Workers Comp Insurance Crisis Comes From Outside US – Or Does It?
The Workers Comp Insurance Crisis of the 1990’s seems so far away now. The most notable factor comes from outside the US. I have written often that China’s banking crisis could cause quite large rumblings in most of the domestic financial markets – including insurance. Where would the crisis be the most devastating?
A recent Business Insider article even remarked that China’s own bankers call the current credit crisis there as a “bubble.” China has followed the US by financing growth with pure debt – in other words – borrowing money to invest. The volatility from China is twice as high as anywhere else in the world.

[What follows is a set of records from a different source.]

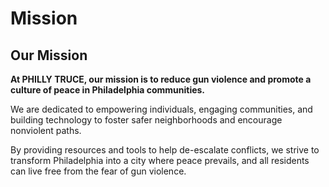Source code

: # Mission

## Our Mission

**At PHILLY TRUCE, our mission is to reduce gun violence and promote a culture of peace in Philadelphia communities.**

We are dedicated to empowering individuals, engaging communities, and building technology to foster safer neighborhoods and encourage nonviolent paths.

By providing resources and tools to help de-escalate conflicts, we strive to transform Philadelphia into a city where peace prevails, and all residents can live free from the fear of gun violence.
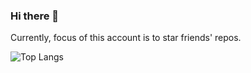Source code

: ### Hi there 👋
  
Currently, focus of this account is to star friends' repos.
<!--- However, welcome to follow [@raptazure](https://github.com/raptazure). Thanks a lot! XD -->

![Top Langs](https://github-readme-stats.vercel.app/api/top-langs/?username=raptazure&langs_count=9&layout=compact&hide=html,go,javascript)
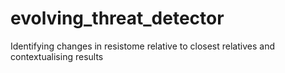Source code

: # evolving_threat_detector
Identifying changes in resistome relative to closest relatives and contextualising results
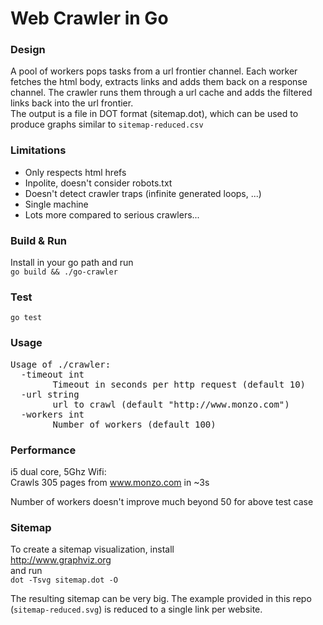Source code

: # Web Crawler in Go
### Design
A pool of workers pops tasks from a url frontier channel. Each worker fetches the html body, extracts links and adds them back on a response channel. The crawler runs them through a url cache and adds the filtered links back into the url frontier.  
The output is a file in DOT format (sitemap.dot), which can be used to produce graphs similar to `sitemap-reduced.csv`

### Limitations
* Only respects html hrefs
* Inpolite, doesn't consider robots.txt
* Doesn't detect crawler traps (infinite generated loops, ...)
* Single machine
* Lots more compared to serious crawlers...

### Build & Run
Install in your go path and run  
`go build && ./go-crawler`

### Test
`go test`

### Usage
<pre>Usage of ./crawler:  
  -timeout int  
        Timeout in seconds per http request (default 10)  
  -url string  
        url to crawl (default "http://www.monzo.com")  
  -workers int  
        Number of workers (default 100)
</pre>

### Performance
i5 dual core, 5Ghz Wifi:  
Crawls 305 pages from www.monzo.com in ~3s

Number of workers doesn't improve much beyond 50 for above test case

### Sitemap
To create a sitemap visualization, install  
http://www.graphviz.org  
and run  
`dot -Tsvg sitemap.dot -O`

The resulting sitemap can be very big. The example provided in this repo (`sitemap-reduced.svg`) is reduced to a single link per website.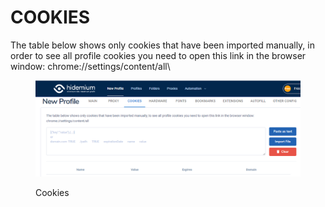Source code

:# COOKIES

The table below shows only cookies that have been imported manually, in order to see all profile cookies you need to open this link in the browser window: chrome://settings/content/all\


<figure><img src="../../.gitbook/assets/16.png" alt=""><figcaption><p>Cookies</p></figcaption></figure>
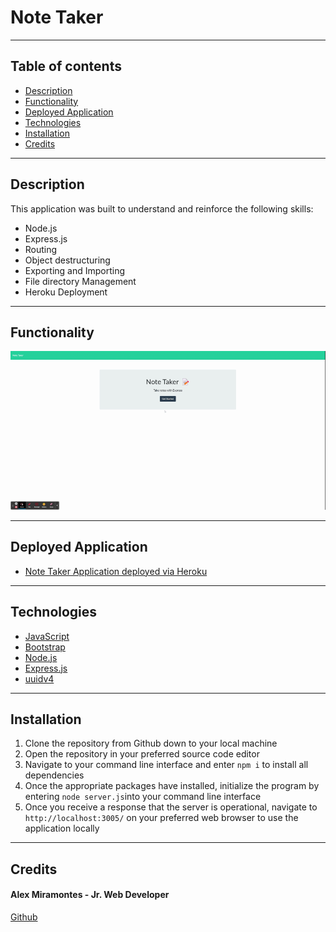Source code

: # Note Taker

---

## Table of contents

- [Description](#description)
- [Functionality](#functionality)
- [Deployed Application](#deployed-application)
- [Technologies](#technologies)
- [Installation](#installation)
- [Credits](#credits)

---

## Description

This application was built to understand and reinforce the following skills:

- Node.js
- Express.js
- Routing
- Object destructuring
- Exporting and Importing
- File directory Management
- Heroku Deployment

---

## Functionality

![gif demonstrating functionality of Note Taker App](./images/functionality_demonstration_note_taker.gif)

---

## Deployed Application

- [Note Taker Application deployed via Heroku](https://intense-journey-68438.herokuapp.com/)

---

## Technologies

- [JavaScript](https://www.javascript.com/)
- [Bootstrap](https://getbootstrap.com/)
- [Node.js](https://nodejs.org/)
- [Express.js](https://expressjs.com/)
- [uuidv4](https://www.npmjs.com/package/uuidv4)

---

## Installation

1. Clone the repository from Github down to your local machine
2. Open the repository in your preferred source code editor
3. Navigate to your command line interface and enter `npm i` to install all dependencies
4. Once the appropriate packages have installed, initialize the program by entering `node server.js`into your command line interface
5. Once you receive a response that the server is operational, navigate to `http://localhost:3005/` on your preferred web browser to use the application locally

---

## Credits

#### Alex Miramontes - Jr. Web Developer

[Github](https://www.github.com/amiramonte)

Currently, any type of insurance-based crisis may seem like an occurrence that will not happen for many years. The insurance carriers can invest the premiums into stocks which has made everyone including insurance companies a tidy sum over the last year.
However, if China pulls their investments in the US back to China to cover the “banking bubble” the financial markets would feel more than just a ripple-effect. The days of the 1990’s insurance crisis would return very quickly.
After all, China holds a large amount of US debt instruments – basically the US borrows from China to run the Federal Government.
I am not implying that there is an upcoming workers comp insurance crisis in the near future. Employers cannot just keep expecting low rates due to the investment returns by a certain carrier or group of carriers.
The bottom line is to not be complacent in your insurance programs – even if self insured. In other words, now is a great time to explore a Plan B coverage for your workers if your company could not find coverage in the general marketplace. Company owners and risk managers lose much sleep when having to ingest the Assigned Risk Pool rates.
As mentioned often in the articles on this website, if the insurance carriers decide to not write a certain business, companies with an E-Mod of .90 end up in the risk pools. The rates can increase over 400% in just one year when being placed into the assigned risk pool.
Hopefully, I can look back at this article and ask myself – was I being too paranoid and make a joke about the non-occurrence of a workers comp insurance crisis.